Every entry should come back exactly as written, minus the pictures.

Collected data
**********
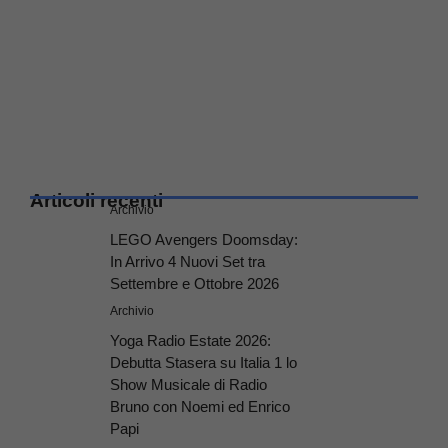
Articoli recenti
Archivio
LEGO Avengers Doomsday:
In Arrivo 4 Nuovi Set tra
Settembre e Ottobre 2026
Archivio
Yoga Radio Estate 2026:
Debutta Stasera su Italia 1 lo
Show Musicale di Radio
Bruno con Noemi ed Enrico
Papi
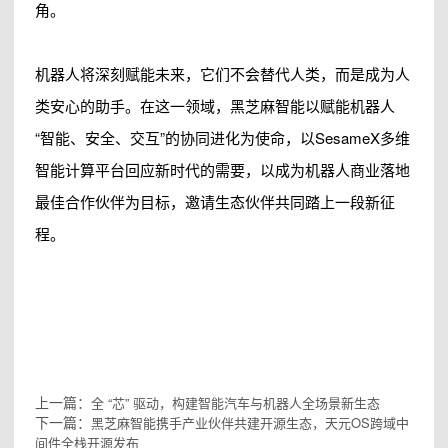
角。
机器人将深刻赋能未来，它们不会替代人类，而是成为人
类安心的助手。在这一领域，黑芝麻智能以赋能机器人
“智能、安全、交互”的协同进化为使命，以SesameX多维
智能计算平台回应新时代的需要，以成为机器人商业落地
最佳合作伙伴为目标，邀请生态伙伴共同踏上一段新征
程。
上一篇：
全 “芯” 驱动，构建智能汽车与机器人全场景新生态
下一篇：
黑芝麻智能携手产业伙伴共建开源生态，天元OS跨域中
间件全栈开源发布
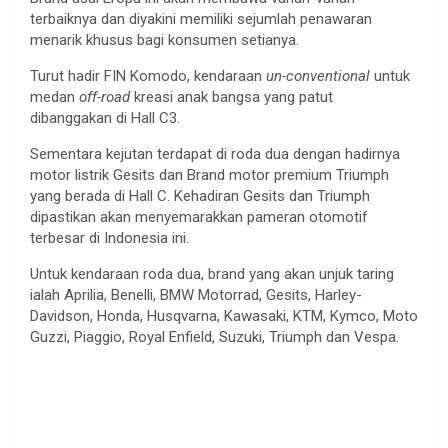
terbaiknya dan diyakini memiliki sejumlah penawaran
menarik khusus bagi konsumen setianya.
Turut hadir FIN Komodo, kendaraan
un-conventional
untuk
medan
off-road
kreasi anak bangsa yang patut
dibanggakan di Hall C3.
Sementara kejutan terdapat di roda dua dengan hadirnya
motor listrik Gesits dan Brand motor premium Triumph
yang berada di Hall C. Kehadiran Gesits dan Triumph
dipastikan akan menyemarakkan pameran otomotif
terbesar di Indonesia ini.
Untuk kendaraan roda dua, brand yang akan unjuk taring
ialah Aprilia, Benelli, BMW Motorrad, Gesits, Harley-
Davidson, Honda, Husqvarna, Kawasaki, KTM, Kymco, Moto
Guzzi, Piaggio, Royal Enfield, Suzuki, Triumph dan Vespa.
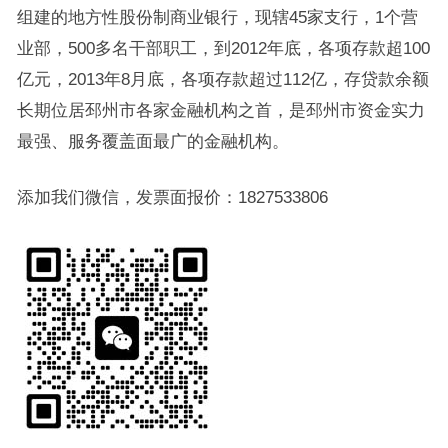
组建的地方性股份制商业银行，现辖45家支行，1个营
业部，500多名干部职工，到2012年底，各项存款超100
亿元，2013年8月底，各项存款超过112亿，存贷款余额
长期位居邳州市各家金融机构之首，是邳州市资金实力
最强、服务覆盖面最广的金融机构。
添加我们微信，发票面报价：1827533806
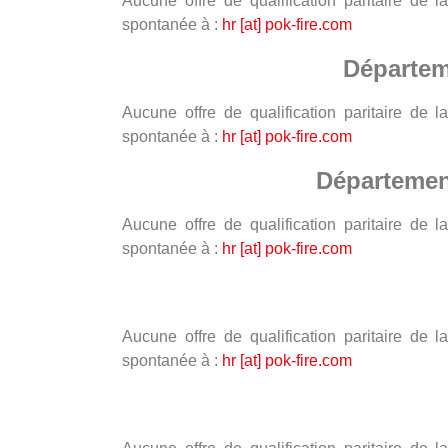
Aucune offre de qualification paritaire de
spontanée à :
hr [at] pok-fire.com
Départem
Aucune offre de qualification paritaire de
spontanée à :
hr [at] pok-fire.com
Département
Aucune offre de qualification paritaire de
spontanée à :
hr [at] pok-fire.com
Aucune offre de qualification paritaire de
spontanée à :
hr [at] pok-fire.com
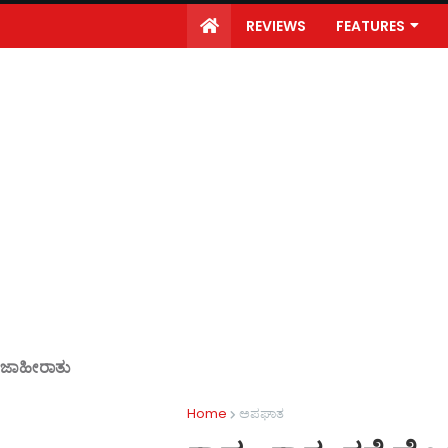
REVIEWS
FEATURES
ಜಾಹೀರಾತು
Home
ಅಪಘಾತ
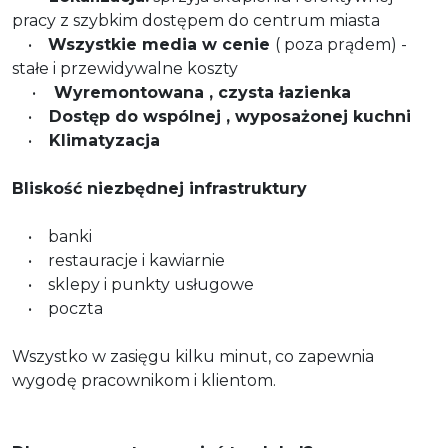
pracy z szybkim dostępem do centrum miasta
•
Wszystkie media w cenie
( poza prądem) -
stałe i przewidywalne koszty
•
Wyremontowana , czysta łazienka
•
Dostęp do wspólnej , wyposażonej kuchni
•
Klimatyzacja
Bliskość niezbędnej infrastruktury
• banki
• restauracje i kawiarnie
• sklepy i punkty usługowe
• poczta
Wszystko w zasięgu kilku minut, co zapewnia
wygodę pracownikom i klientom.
**********
OUTPUT FOR THIS TASK:
Articoli recenti
Archivio
LEGO Avengers Doomsday:
In Arrivo 4 Nuovi Set tra
Settembre e Ottobre 2026
Archivio
Yoga Radio Estate 2026:
Debutta Stasera su Italia 1 lo
Show Musicale di Radio
Bruno con Noemi ed Enrico
Papi
角。
机器人将深刻赋能未来，它们不会替代人类，而是成为人
类安心的助手。在这一领域，黑芝麻智能以赋能机器人
“智能、安全、交互”的协同进化为使命，以SesameX多维
智能计算平台回应新时代的需要，以成为机器人商业落地
最佳合作伙伴为目标，邀请生态伙伴共同踏上一段新征
程。
上一篇：
全 “芯” 驱动，构建智能汽车与机器人全场景新生态
下一篇：
黑芝麻智能携手产业伙伴共建开源生态，天元OS跨域中
间件全栈开源发布
terbaiknya dan diyakini memiliki sejumlah penawaran
menarik khusus bagi konsumen setianya.
Turut hadir FIN Komodo, kendaraan
un-conventional
untuk
medan
off-road
kreasi anak bangsa yang patut
dibanggakan di Hall C3.
Sementara kejutan terdapat di roda dua dengan hadirnya
motor listrik Gesits dan Brand motor premium Triumph
yang berada di Hall C. Kehadiran Gesits dan Triumph
dipastikan akan menyemarakkan pameran otomotif
terbesar di Indonesia ini.
Untuk kendaraan roda dua, brand yang akan unjuk taring
ialah Aprilia, Benelli, BMW Motorrad, Gesits, Harley-
Davidson, Honda, Husqvarna, Kawasaki, KTM, Kymco, Moto
Guzzi, Piaggio, Royal Enfield, Suzuki, Triumph dan Vespa.
组建的地方性股份制商业银行，现辖45家支行，1个营
业部，500多名干部职工，到2012年底，各项存款超100
亿元，2013年8月底，各项存款超过112亿，存贷款余额
长期位居邳州市各家金融机构之首，是邳州市资金实力
最强、服务覆盖面最广的金融机构。
添加我们微信，发票面报价：1827533806
Aucune offre de qualification paritaire de
spontanée à :
hr [at] pok-fire.com
Départem
Aucune offre de qualification paritaire de
spontanée à :
hr [at] pok-fire.com
Département
Aucune offre de qualification paritaire de
spontanée à :
hr [at] pok-fire.com
Aucune offre de qualification paritaire de
spontanée à :
hr [at] pok-fire.com
REVIEWS
FEATURES
ಜಾಹೀರಾತು
Home
ಅಪಘಾತ
pracy z szybkim dostępem do centrum miasta
•
Wszystkie media w cenie
( poza prądem) -
stałe i przewidywalne koszty
•
Wyremontowana , czysta łazienka
•
Dostęp do wspólnej , wyposażonej kuchni
•
Klimatyzacja
Bliskość niezbędnej infrastruktury
• banki
• restauracje i kawiarnie
• sklepy i punkty usługowe
• poczta
Wszystko w zasięgu kilku minut, co zapewnia
wygodę pracownikom i klientom.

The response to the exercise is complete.